JH: What do you hope future researchers of this pandemic will take away or learn from this episode?

FT: Three things. First, I want researchers to understand the specificities of national responses to a global pandemic. Italy became famous for people singing on their balconies and for teaching everybody to have quarantini—drinks over conferencing platforms. There’s a lot of national creativity that the rest of the world has benefited from. But there are also deeper structural differences between the Italian and American responses to Covid-19. In Italy there is a tendency to issue lots of rules (which people then often evade). In parts of the United States, we’ve seen a (violent) backlash against even the most minimalist public safety rules. The obligation to use preprinted forms to leave the house during the stay-at-home period or a government decree regulating whom one could and could not socialize with during the early phase of the recovery would be unthinkable in the United States.

Second, it is important for researchers to reflect on social responsibility both during and after a crisis of this magnitude. Humans are social creatures and it is beneficial to explore how we rebuild interpersonal and collective interactions that we all need and crave. Whom do we feel closest to? What forms of social organization do we treasure, tolerate, nurture? How do normative definitions of kin stress already vulnerable populations, such as immigrants, people in abusive relationships, and queer-identified individuals?

Lastly, as we reconsider the nature of interpersonal and collective interactions, there are questions about the limits and the possibilities of technology. Can we recreate personal connections and new social bonds without necessarily reverting back to old and unreflective ways of thinking about social dynamics and familial relations?

JH: Are you hopeful that society will find a new way of imagining social relations going forward?

FT: I’m not terribly optimistic in general, and the Italian government’s invocation of “relatives” as the pivot to Phase Two hardly fills me with hope. On the one hand, collectively, Italians seem to have held the government accountable by demanding and obtaining as capacious a definition of that term as possible. This is certainly a good start. On the other hand, the regulatory impulse behind this policy is worrisome. In issuing this norm, the Italian government not only adopted a habitual frame of mind that is partially disconnected from social reality, but it also sought to reinstate the centrality of the family. The inclusion of “stable social bonds” in the definition of “relatives” provided by the FAQ was a belated attempt to tweak a norm that sprung from a conservative and exclusionary set of assumptions.

---

Tasks to complete -
- 1) From the interview, copy the passage from "Lastly, as we" to "and familial relations?".
- 2) In the interview, what did people have to use in order to leave the house during Italy's stay-at-home period?
- 3) Please continue the interview about Italy's Covid-19 response, picking up right after its final sentence.
You won't need the records for any of this.

Supplied information -
---

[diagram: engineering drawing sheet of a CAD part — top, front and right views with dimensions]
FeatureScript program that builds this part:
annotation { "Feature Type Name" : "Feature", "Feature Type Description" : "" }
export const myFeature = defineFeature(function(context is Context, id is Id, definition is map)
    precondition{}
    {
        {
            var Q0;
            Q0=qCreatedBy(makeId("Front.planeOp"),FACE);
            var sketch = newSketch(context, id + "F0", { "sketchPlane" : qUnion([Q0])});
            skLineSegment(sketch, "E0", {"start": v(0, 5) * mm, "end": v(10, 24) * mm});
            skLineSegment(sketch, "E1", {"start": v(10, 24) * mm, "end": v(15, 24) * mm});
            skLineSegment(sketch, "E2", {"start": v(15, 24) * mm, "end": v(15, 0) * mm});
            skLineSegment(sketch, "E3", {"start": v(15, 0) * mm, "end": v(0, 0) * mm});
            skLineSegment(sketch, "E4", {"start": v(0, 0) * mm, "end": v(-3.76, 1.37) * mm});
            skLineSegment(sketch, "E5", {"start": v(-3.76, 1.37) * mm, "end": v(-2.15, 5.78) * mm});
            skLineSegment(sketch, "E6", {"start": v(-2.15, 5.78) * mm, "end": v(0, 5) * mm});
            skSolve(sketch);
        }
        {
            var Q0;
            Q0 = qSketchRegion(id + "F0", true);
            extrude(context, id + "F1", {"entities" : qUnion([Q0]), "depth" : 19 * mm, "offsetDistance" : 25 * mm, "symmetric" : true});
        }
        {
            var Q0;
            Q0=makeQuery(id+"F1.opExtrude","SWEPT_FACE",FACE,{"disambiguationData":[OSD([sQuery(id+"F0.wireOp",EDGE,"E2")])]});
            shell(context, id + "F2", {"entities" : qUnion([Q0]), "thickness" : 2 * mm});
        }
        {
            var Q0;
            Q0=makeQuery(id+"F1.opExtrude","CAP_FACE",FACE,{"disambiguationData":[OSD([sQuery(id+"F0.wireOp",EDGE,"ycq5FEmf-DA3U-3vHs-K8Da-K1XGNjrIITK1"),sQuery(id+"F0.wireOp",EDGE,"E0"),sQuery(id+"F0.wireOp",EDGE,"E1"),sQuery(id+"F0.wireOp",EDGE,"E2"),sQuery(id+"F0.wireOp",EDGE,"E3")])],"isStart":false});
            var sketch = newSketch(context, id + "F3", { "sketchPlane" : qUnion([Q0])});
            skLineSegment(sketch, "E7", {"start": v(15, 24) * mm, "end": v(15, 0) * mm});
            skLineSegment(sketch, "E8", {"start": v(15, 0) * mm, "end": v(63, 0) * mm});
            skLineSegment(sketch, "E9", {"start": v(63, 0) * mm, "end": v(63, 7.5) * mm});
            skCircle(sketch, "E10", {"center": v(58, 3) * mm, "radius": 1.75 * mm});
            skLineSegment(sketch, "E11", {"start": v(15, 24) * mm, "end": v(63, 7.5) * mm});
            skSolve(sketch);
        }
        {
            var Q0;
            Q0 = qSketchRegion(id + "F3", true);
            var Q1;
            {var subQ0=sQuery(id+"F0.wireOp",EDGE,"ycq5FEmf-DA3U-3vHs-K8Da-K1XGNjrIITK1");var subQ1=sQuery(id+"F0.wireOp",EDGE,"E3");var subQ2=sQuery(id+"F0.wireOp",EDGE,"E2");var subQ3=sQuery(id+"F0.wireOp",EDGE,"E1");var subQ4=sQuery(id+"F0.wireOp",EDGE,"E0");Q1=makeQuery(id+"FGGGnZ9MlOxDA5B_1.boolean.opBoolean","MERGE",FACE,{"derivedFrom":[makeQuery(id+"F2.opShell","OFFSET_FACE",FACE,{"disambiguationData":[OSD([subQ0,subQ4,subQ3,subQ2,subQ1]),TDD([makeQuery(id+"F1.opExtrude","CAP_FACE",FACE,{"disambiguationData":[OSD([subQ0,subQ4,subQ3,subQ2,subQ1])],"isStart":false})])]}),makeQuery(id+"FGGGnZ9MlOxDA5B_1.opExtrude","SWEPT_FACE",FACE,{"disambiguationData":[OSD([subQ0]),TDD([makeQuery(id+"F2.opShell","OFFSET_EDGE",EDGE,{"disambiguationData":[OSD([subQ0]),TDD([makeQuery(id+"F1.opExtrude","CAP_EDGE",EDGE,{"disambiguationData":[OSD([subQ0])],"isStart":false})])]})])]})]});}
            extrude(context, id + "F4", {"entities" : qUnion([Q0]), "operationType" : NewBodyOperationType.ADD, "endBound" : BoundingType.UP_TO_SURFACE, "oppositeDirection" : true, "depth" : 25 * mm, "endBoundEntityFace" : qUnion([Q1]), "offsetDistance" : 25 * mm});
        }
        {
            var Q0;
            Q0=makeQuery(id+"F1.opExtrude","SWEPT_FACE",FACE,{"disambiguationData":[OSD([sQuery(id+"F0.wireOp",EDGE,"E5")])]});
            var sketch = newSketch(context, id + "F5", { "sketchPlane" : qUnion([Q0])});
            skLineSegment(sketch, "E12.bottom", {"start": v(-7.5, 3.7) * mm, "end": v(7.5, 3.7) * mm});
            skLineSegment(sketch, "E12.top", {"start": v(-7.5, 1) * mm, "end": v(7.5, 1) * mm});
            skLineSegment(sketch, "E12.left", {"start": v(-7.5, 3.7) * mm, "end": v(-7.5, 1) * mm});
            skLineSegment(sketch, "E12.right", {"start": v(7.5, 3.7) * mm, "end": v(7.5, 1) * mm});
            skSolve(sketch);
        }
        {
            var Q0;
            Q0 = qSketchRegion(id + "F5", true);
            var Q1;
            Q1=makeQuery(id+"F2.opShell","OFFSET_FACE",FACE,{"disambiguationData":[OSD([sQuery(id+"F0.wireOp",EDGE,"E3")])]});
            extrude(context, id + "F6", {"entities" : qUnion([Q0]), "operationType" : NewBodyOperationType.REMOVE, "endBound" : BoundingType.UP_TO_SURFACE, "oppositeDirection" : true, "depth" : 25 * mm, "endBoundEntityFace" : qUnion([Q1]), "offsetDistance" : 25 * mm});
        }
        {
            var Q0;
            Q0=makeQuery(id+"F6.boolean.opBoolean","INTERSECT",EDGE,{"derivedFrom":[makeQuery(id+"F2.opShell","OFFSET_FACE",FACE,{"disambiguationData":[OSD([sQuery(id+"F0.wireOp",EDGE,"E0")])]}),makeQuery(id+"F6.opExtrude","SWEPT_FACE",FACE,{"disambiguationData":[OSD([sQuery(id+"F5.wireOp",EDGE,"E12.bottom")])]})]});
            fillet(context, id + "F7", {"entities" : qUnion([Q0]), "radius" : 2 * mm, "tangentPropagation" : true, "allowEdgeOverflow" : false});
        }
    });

---

Results by task -
- 1)
Lastly, as we reconsider the nature of interpersonal and collective interactions, there are questions about the limits and the possibilities of technology. Can we recreate personal connections and new social bonds without necessarily reverting back to old and unreflective ways of thinking about social dynamics and familial relations?

- 2) Preprinted forms.

- 3)
You cannot fight a pandemic without confidence in public authorities, and this decree is just one among many (some much more serious) that do not inspire trust in our democratic governments. The intentions behind the congiunti rule are good—to limit the spread of the virus by limiting contact. But the presumed “natural” role of the family that animates it is troubling. In Italy, women, gay and trans people (adolescents in particular), and legal and illegal immigrants have all been adversely affected by Covid-19 and its ramifications. The government has acknowledged this reality in other public statements and measures, but then “forgot” it just as it began to plan for the new six-feet society. 

The pandemic has stretched our imagination beyond anything most of us could foresee. At the very moment when we’re trying to rebuild sociality—something whose absence we have all suffered from—we should take stock of the experience we lived through and ask ourselves what personal connections and social bonds we value and wish to protect. This pandemic is teaching us that when faced with a catastrophe, in which every minute something new is developing, there is nothing natural or inherently foundational about the ways we do things and order society. 

This conversation was conducted on May 14, 2020. It has been edited for length and clarity.